Sourcing food, in particular, can sometimes be tricky. Although I expected noticeable changes in our diet when moving to a new country, there were some things I’d not considered. Such as how difficult it would be to find hot cross buns and Easter eggs! And if you do find them, they can be hellishly expensive. If you’re buying eggs online, I recommend purchasing a few months early to arrive on time, avoiding last-minute stress!

And don’t get me started on Xmas pudding (Mum, please know I’m deadly serious when I ask you to pack some of your amazing homemade coin-stuffed pudding in your bag this Xmas!). 

Thankfully, we have plenty of other routines we can quickly adapt to fit around living in another country, despite a lack of access to the food we usually enjoy! Here are a few things we love in our expat fam:


One thing we take with us everywhere is our Santa sacks. Laying these out every Xmas Eve and ensuring we have a tree wherever we are is a surefire way to get the kids into the Xmas spirit! Throw in some milk and cookies for Santa, and we make sure the kids carry on some of their Xmas traditions regardless of where we are. No matter what we have planned for Xmas Day, every Xmas morning starts the same and offers plenty of excitement!


Every Easter Sunday is an egg hunt around our house, no matter where we are. While we’ve cut it fine to secure the goods a few times, thankfully, we’ve always made sure the Easter Bunny finds us on time to lay out a familiar trail of yummy treats! Every morning starts the same, though each year brings a distinct sense of adventure when there are new hiding spots to explore!
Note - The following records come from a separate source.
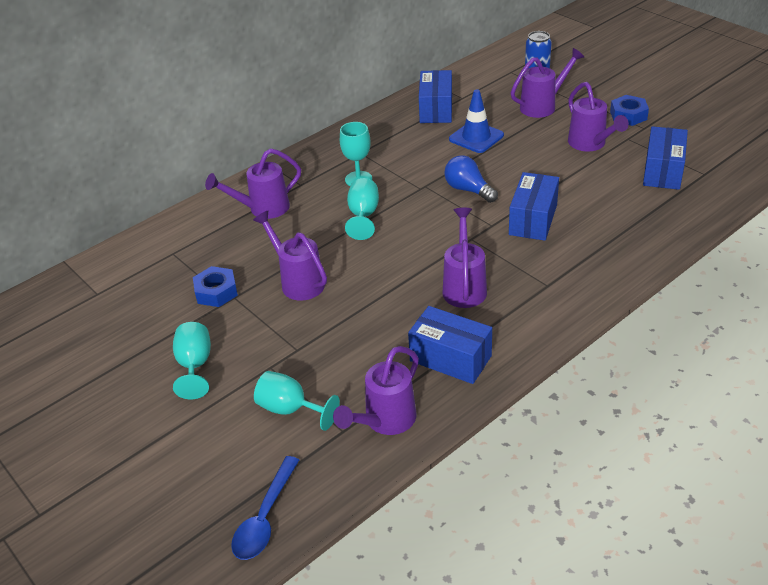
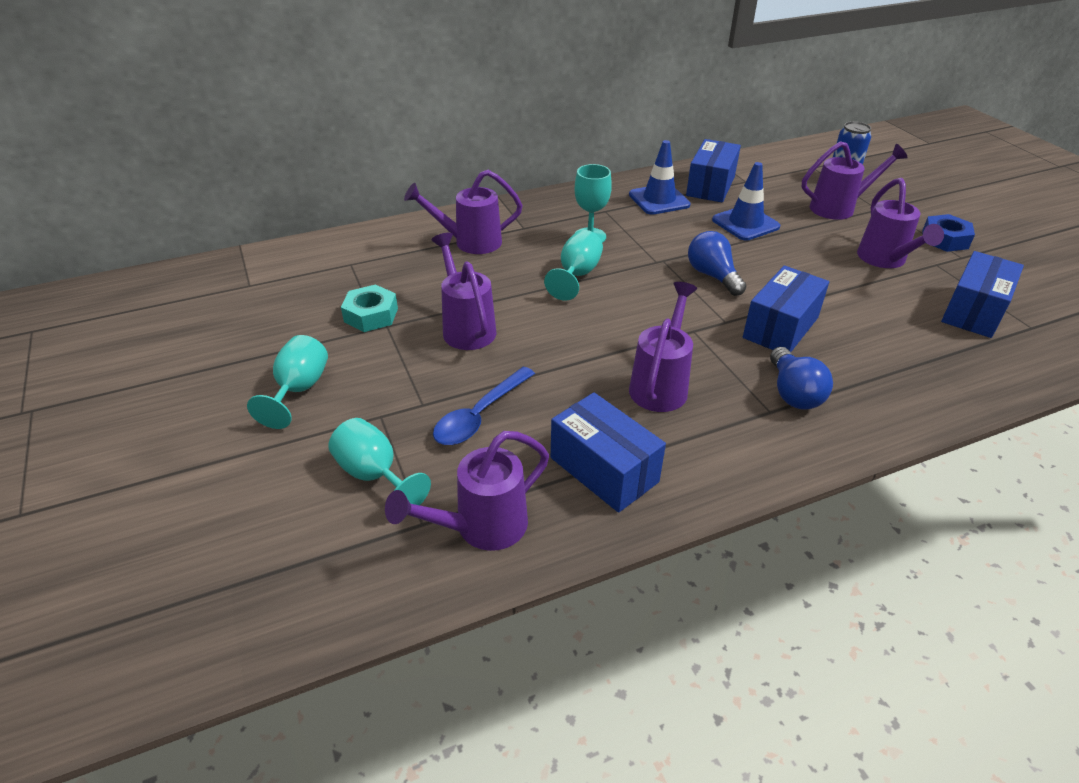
camera: 15 degrees right, 0 degrees up
blue nut [193,266,238,307] -> turquoise nut [341,284,398,332]
blue spoon [231,456,299,560] -> blue spoon moved to [433,367,535,445]
none -> blue traffic cone [629,140,691,215]
none -> blue light bulb [770,347,833,410]

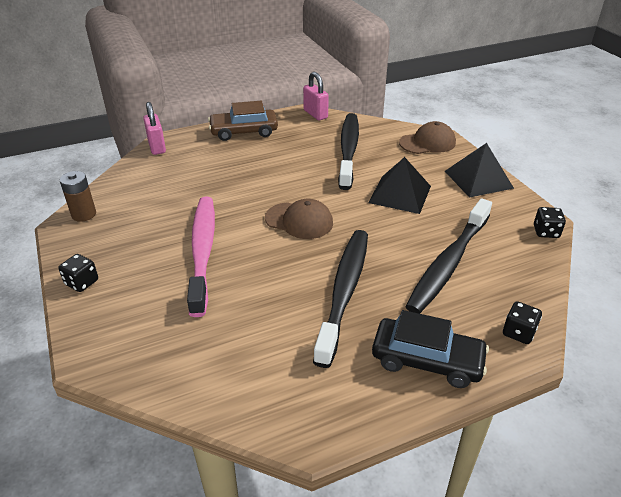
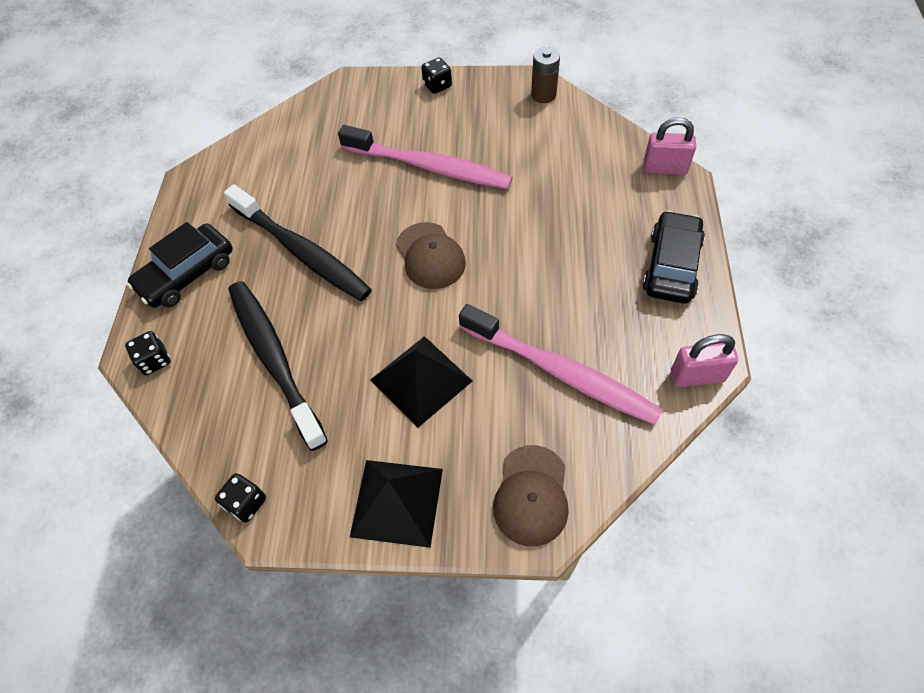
camera: 120 degrees right, 20 degrees up
brown car [208,101,278,141] -> black car [643,210,705,304]
brown cap [265,199,333,239] -> brown cap turned 75 degrees counterclockwise [396,222,466,289]
black toothbrush [338,113,359,190] -> pink toothbrush [459,304,663,425]

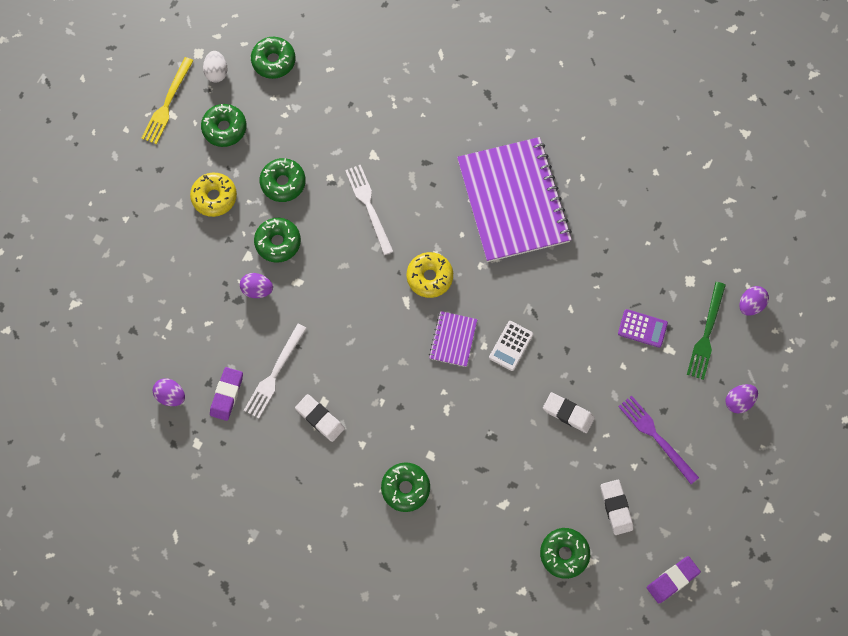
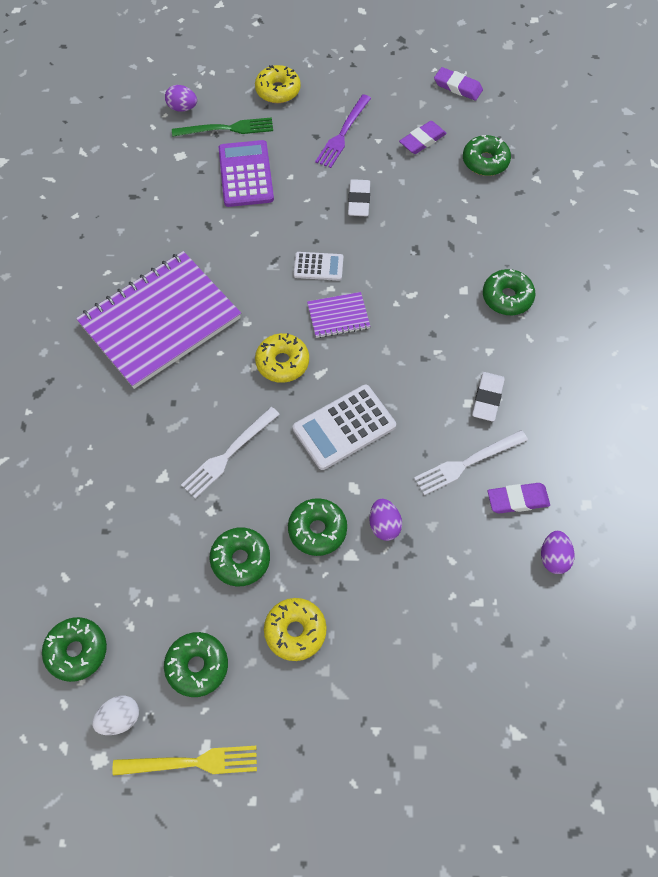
camera: 115 degrees left, 10 degrees down
white fork [244,324,307,418] -> white fork turned 150 degrees clockwise [414,430,528,495]
white eraser [601,480,633,535] -> purple eraser [399,121,447,154]
purple calculator [618,309,668,348] -> purple calculator [218,140,274,207], size x1.72
purple egg [725,384,758,414] -> yellow donut [255,65,301,103]
none -> white calculator [293,385,396,470]

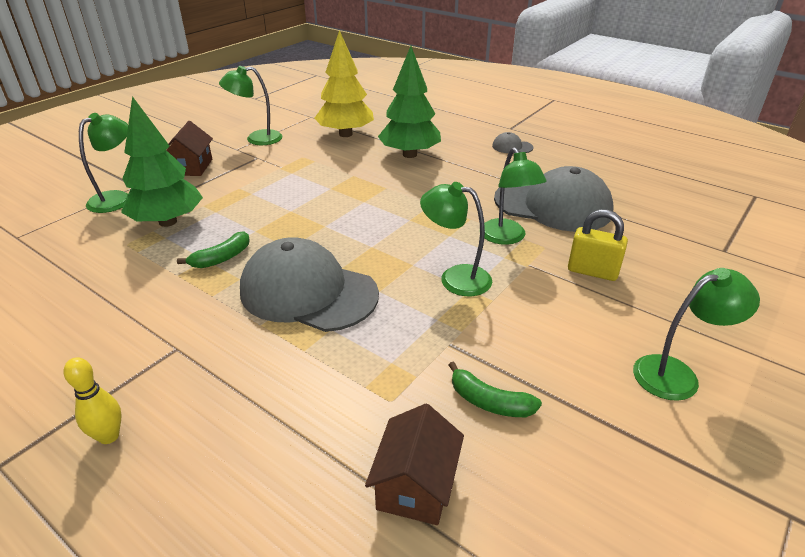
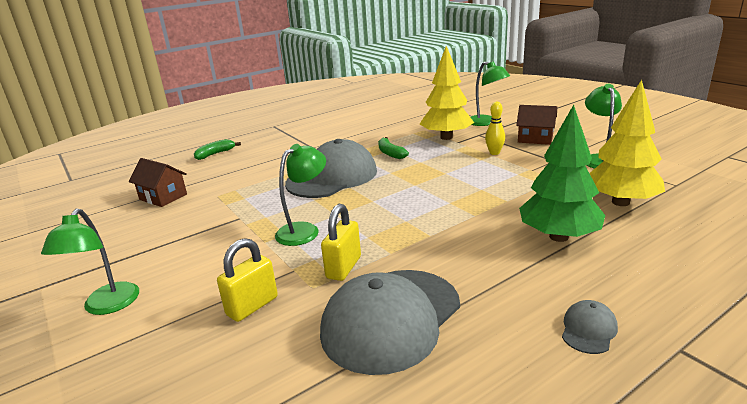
camera: 110 degrees right, 10 degrees down
yellow bowling pin [64,357,122,444] -> yellow bowling pin moved to [485,102,505,155]
green tree [121,96,203,227] -> yellow tree [420,46,474,140]
green banana [449,361,542,417] -> green banana moved to [194,139,241,160]
green lamp [484,147,546,245] -> yellow padlock [321,204,361,281]

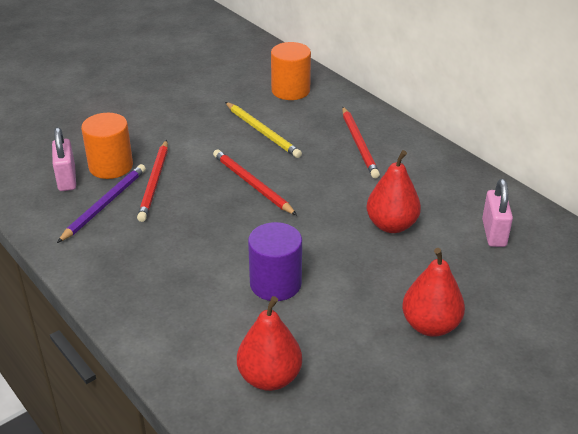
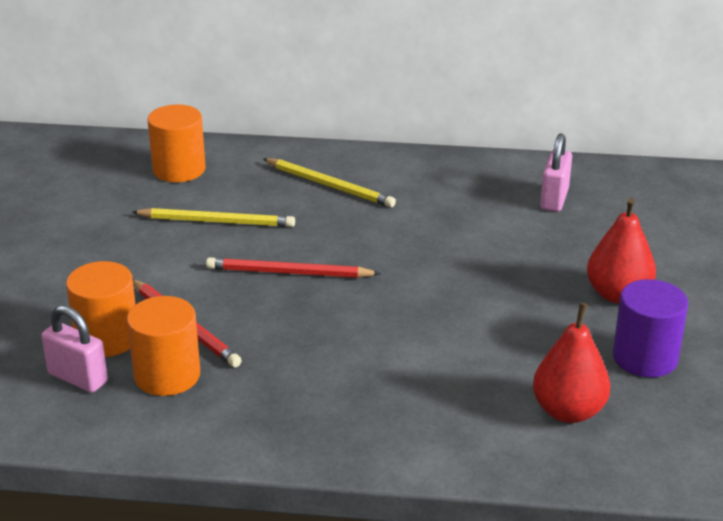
camera: 45 degrees left, 5 degrees down
purple pencil [57,164,146,243] -> orange cylinder [127,296,200,396]
purple cylinder [248,222,302,301] -> purple cylinder moved to [613,279,688,377]
red pencil [342,107,380,178] -> yellow pencil [263,158,396,208]
red pear [367,150,421,233] -> none
pink padlock [482,179,513,247] -> pink padlock turned 60 degrees clockwise [540,133,572,212]

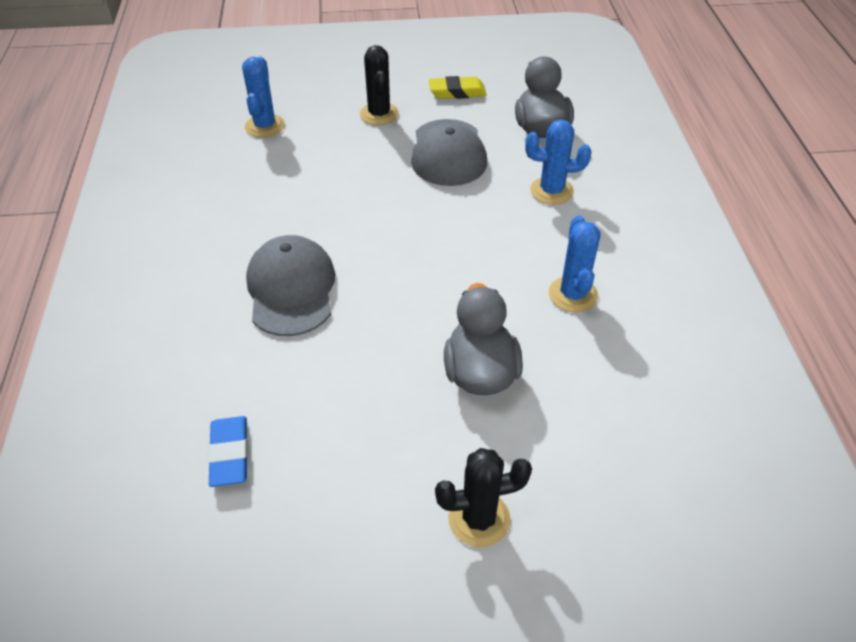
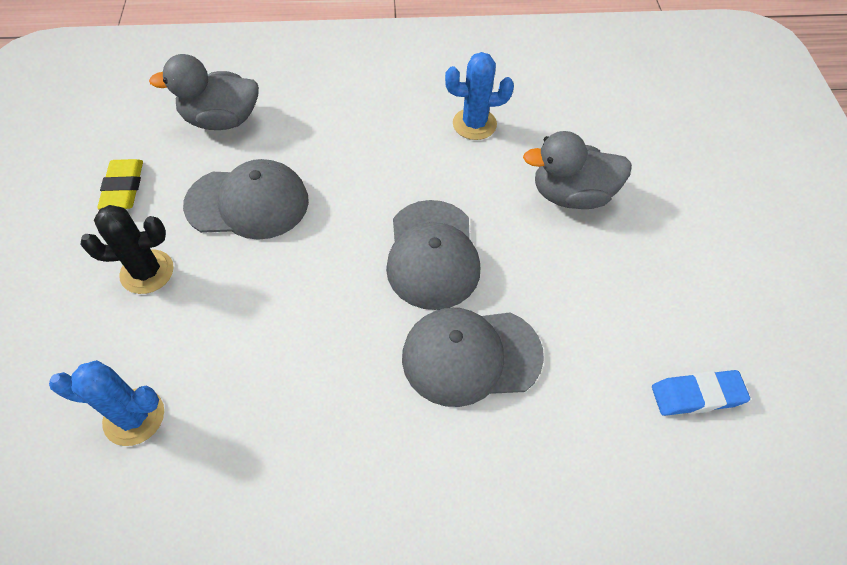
camera: 90 degrees left, 10 degrees up
black cactus [435,448,532,547] -> none
blue cactus [525,120,591,205] -> none
none -> grey cap [386,200,480,310]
Each birthday means indulging in a local sweet treat. There is ALWAYS birthday cake in our house! Our family favourite has been torta de tres leches in Peru, although the cakes in South Korea are incredible too! The morning ritual is also pretty similar regardless of whose special day. First up is ‘stacks on’ Mum and Dad, where all three kids enjoy watching (and helping) with opening presents. The day’s activities change depending on where we are. For example, this year, George attended Korean daycare dressed in traditional hanbok, where all the other kids bought gifts and celebrated with him. But regardless of what we do to celebrate on the day, everyone’s birthday starts and ends with presents and cake. This year we are seriously pulling out the stops for one very lucky eight-year-old. Disney World, here we come!!

The fun of random routines

In addition to the special events, it’s also lots of fun to incorporate your own random routines that the kids love. Our top favs include:

1. Movie nights

This proves particularly popular in winter, when every Saturday night from around 4 pm, we pull out a mattress into the loungeroom and find a family friendly film. We grab pillows, blankets, snacks and camp in front of the telly for family movie night. 

2. Dance parties 

We always loved a random dance party at home in Australia, but this family favourite got VERY popular when we were stuck in lockdown in Lima. We’d regularly escape to our rooftop terrace when the sun was out with the music blaring. Mum and Dad may have been enjoying the pisco sour a little more than usual to help us manage the fact we spent about 16 months online learning, but our dance parties have also continued here on Jeju (minus the pisco). We’ve even scored two very cool disco balls passed on from other families leaving the island to help set the mood! We get the lights flashing, grab the glow sticks, draw the curtains and we could be anywhere in the world!

3. Pancake Sundays

Every Sunday is pancake day. So far, no matter where we’ve been, we’ve got our hands on flour, eggs and milk to whip up a simple batch of pancakes to continue this tradition pretty easily. It’s also Dad’s tradition, which means Mum gets to lie in! So I enjoy this one a lot.

No matter the occasion, having family traditions and routines can help ensure we all feel relaxed, comfortable and connected wherever we are in the world. It also helps to raise resilient, flexible and open-minded kids who are ready to take on plenty of fresh adventures while feeling safe and secure. I wouldn’t have it any other way!